| Exercise set |
• 1. In the text on Torah transmission, what does the writer say the method of transmission was not?
• 2. Decide whether each statement agrees with the text on Torah transmission. For each, answer yes or no and quote the deciding words. (a) The writer asserts that the Torah is not Divine. (b) The writer mentions evidence of likely later insertions in the Torah. (c) The idea that every Torah passage is equally Divine was known to earlier sages.
++++ Given text
This isn't to say that the Torah is not Divine. Rather, it is to say that the method of transmission wasn't through perfect dictation. This need not mean that what we have is inauthentic or incorrect, with the exception to Maimonedes.

The question I have is this: Is this idea of the Torah being dictated and perfectly preserved without changes idolatrous/blasphemous/heretical. Here is my reasoning:

Let's say that we follow Rambam and believe that the Torah was dictated and perfectly preserved. But in reality, we have evidence that there likely were later insertions and possible scribal mistakes in copying. Having said that, if we believe that it was all dictated by G-d, blessed be He, then we are ascribing G-dly capcities and G-d's attributes onto a mere human being who was doing this work. If we consider every single Torah passage to be equally Divine (an innovative idea by Rambam, which was not known by previous sages), then we are de-facto possibly elevating a human being to the status of the Divine.
++++++++
++++ Provided material
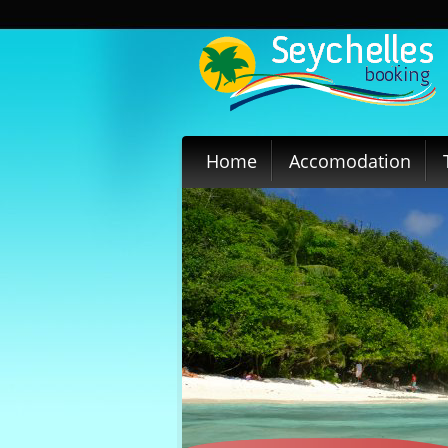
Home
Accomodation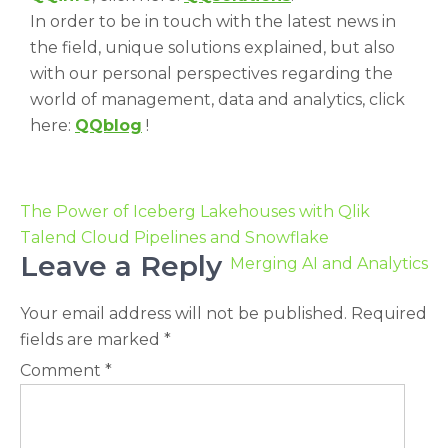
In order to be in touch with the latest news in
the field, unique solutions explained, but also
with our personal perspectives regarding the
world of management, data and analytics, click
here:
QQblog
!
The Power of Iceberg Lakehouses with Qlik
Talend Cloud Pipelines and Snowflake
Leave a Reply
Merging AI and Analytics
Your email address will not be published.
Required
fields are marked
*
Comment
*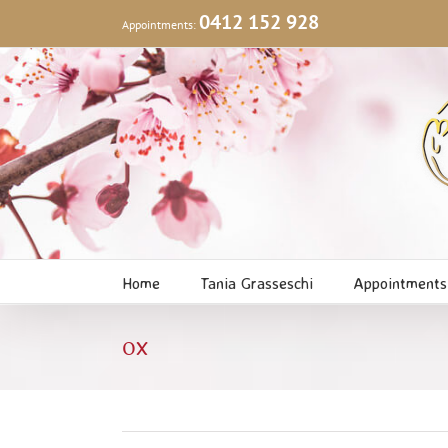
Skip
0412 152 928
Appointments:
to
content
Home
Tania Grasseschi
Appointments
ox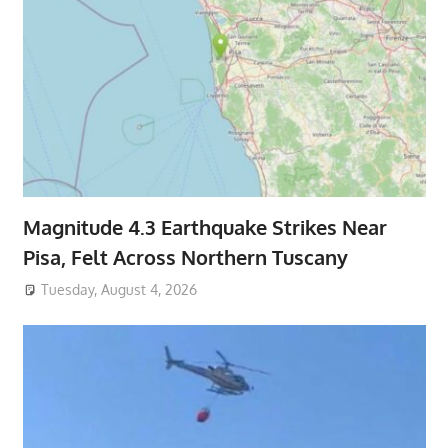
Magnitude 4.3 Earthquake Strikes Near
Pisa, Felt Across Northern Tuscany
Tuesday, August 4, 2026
++++++++
++++ Provided material
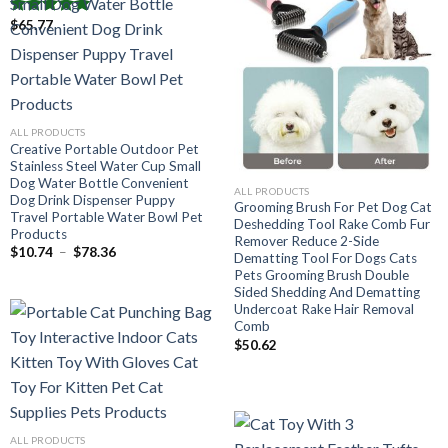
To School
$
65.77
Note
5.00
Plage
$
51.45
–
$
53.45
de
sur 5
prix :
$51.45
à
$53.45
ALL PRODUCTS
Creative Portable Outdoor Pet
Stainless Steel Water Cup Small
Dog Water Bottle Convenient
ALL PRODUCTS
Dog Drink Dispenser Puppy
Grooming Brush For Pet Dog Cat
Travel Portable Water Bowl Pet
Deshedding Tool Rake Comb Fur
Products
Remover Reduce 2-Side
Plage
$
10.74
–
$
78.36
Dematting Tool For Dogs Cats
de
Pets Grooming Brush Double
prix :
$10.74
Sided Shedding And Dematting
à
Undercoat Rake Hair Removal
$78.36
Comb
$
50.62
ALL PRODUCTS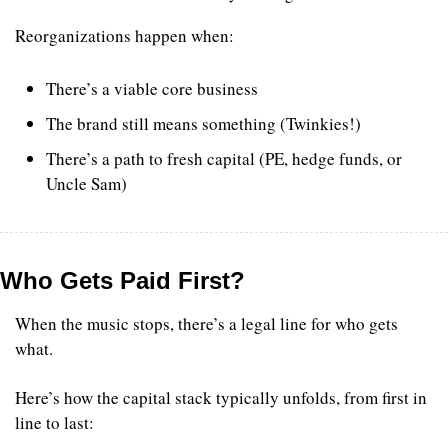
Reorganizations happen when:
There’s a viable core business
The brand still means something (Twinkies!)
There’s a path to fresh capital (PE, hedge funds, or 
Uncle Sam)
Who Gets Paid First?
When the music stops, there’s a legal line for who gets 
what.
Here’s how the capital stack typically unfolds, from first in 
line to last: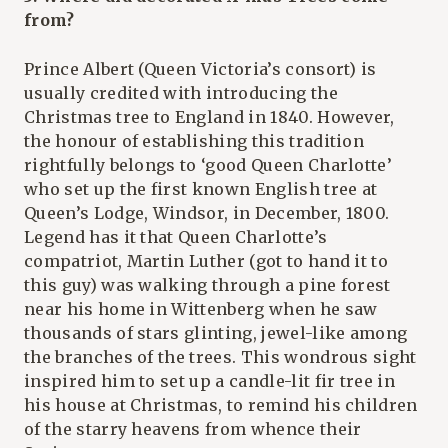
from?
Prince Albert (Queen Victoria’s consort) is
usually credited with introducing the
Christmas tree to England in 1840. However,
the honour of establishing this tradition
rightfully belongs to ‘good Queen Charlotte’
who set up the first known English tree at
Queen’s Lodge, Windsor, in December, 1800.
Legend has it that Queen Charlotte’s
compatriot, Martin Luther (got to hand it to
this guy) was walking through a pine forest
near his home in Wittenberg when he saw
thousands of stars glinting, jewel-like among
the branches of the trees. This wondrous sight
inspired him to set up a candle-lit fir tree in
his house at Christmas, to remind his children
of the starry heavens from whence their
++++++++
++++ Provided material
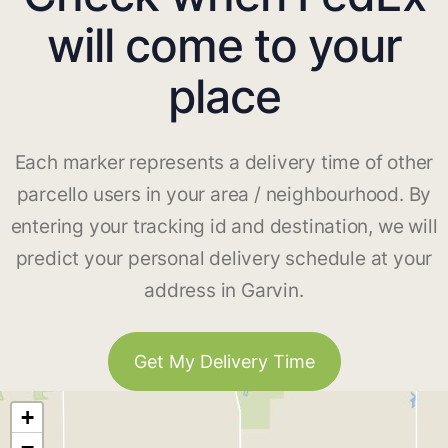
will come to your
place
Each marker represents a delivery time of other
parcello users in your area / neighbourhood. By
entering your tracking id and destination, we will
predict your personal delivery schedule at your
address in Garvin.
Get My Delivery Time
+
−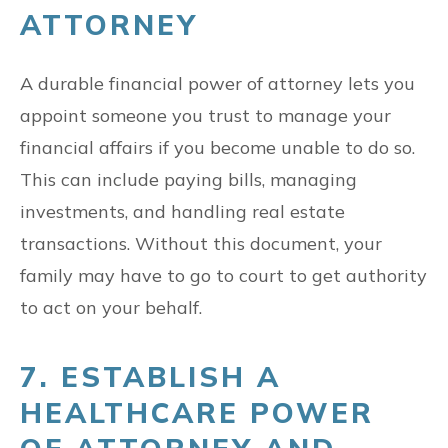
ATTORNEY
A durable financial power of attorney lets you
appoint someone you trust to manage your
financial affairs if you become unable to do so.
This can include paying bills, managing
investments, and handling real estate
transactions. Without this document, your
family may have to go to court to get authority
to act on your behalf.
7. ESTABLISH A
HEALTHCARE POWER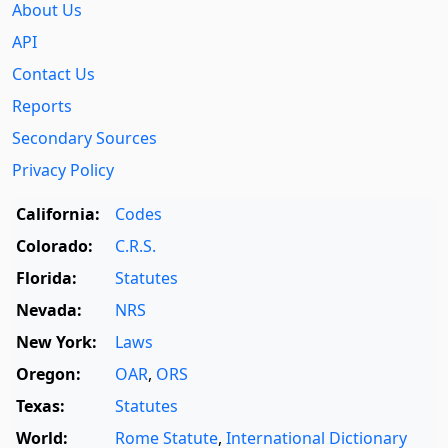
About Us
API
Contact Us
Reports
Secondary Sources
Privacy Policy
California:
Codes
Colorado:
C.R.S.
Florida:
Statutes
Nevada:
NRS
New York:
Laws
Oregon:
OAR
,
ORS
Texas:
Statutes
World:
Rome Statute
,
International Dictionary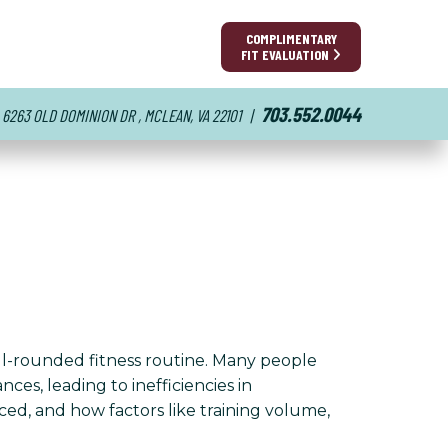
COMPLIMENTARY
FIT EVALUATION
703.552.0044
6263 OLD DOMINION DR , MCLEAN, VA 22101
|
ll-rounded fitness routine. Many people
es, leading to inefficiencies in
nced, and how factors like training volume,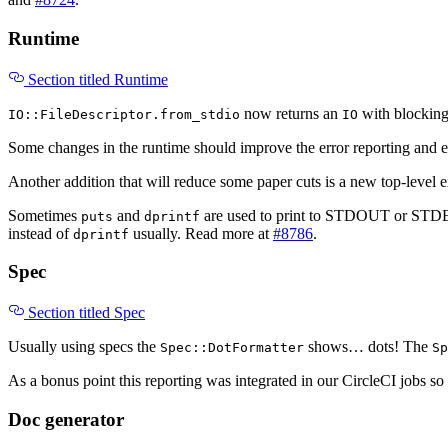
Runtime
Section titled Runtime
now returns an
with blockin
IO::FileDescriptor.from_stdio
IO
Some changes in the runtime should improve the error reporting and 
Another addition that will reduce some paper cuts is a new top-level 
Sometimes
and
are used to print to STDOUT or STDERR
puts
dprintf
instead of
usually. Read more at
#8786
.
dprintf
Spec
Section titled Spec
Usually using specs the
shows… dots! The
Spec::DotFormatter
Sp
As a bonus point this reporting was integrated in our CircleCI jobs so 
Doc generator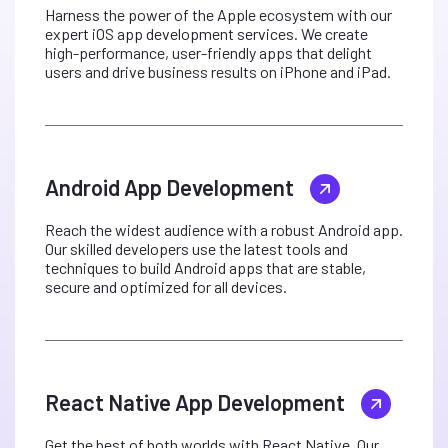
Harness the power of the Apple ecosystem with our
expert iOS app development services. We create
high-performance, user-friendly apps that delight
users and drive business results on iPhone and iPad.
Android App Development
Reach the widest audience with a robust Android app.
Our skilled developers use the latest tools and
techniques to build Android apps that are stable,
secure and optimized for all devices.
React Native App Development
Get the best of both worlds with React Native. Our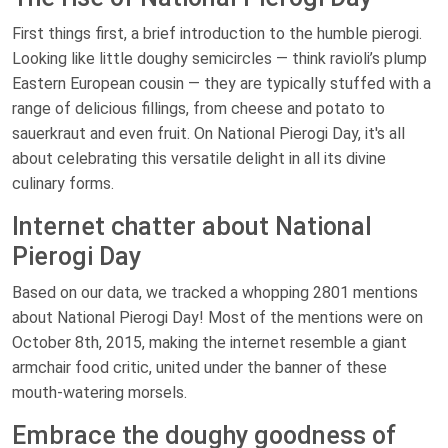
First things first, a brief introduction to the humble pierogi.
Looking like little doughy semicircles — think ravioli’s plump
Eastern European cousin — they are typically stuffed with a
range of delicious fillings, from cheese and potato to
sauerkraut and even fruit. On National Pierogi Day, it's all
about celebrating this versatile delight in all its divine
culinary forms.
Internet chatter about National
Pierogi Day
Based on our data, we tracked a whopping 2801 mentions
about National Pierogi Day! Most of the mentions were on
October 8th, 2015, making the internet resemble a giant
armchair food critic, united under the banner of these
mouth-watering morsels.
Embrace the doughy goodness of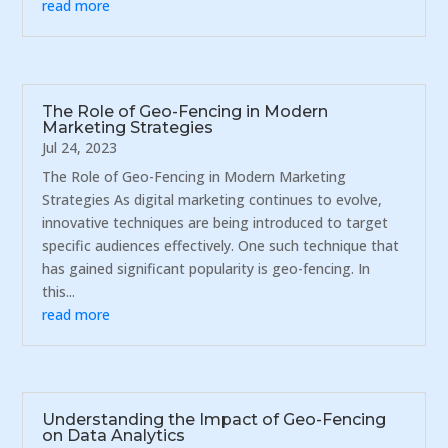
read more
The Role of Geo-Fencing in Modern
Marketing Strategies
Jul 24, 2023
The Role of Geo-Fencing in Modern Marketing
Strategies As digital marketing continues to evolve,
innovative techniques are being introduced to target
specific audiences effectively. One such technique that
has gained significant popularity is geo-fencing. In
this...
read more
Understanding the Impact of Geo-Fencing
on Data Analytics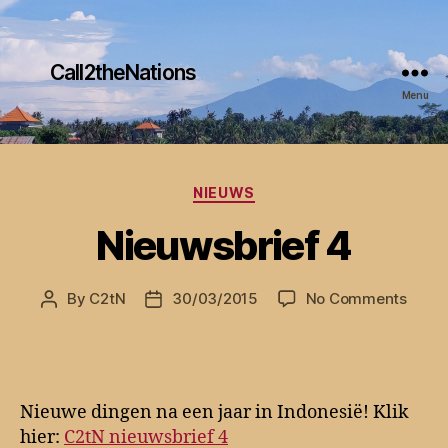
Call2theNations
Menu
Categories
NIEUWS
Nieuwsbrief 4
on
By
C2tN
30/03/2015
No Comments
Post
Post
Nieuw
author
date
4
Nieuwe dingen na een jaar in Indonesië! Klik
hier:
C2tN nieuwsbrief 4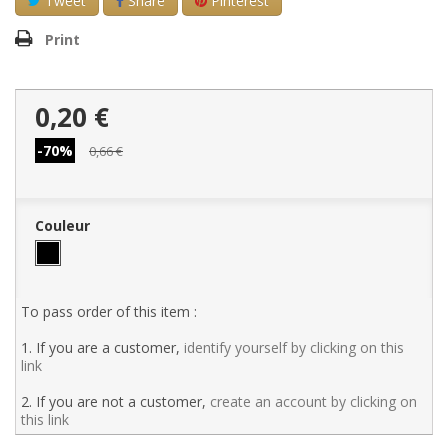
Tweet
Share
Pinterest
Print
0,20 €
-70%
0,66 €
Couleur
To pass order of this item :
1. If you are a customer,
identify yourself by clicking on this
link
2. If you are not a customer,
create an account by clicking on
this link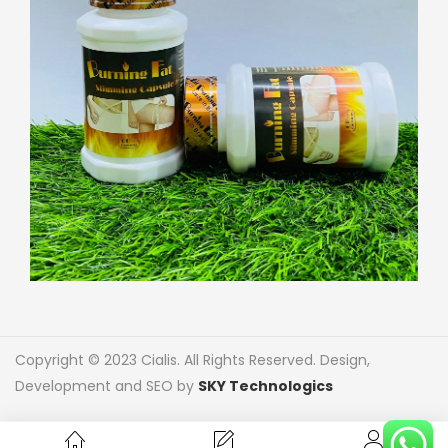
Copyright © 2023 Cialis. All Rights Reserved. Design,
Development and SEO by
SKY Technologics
++++++++
| Solutions in order |
• 1. It was not through perfect dictation.

• 2.
(a) No: "This isn't to say that the Torah is not Divine."
(b) Yes: "we have evidence that there likely were later insertions and possible scribal mistakes in copying"
(c) No: "an innovative idea by Rambam, which was not known by previous sages"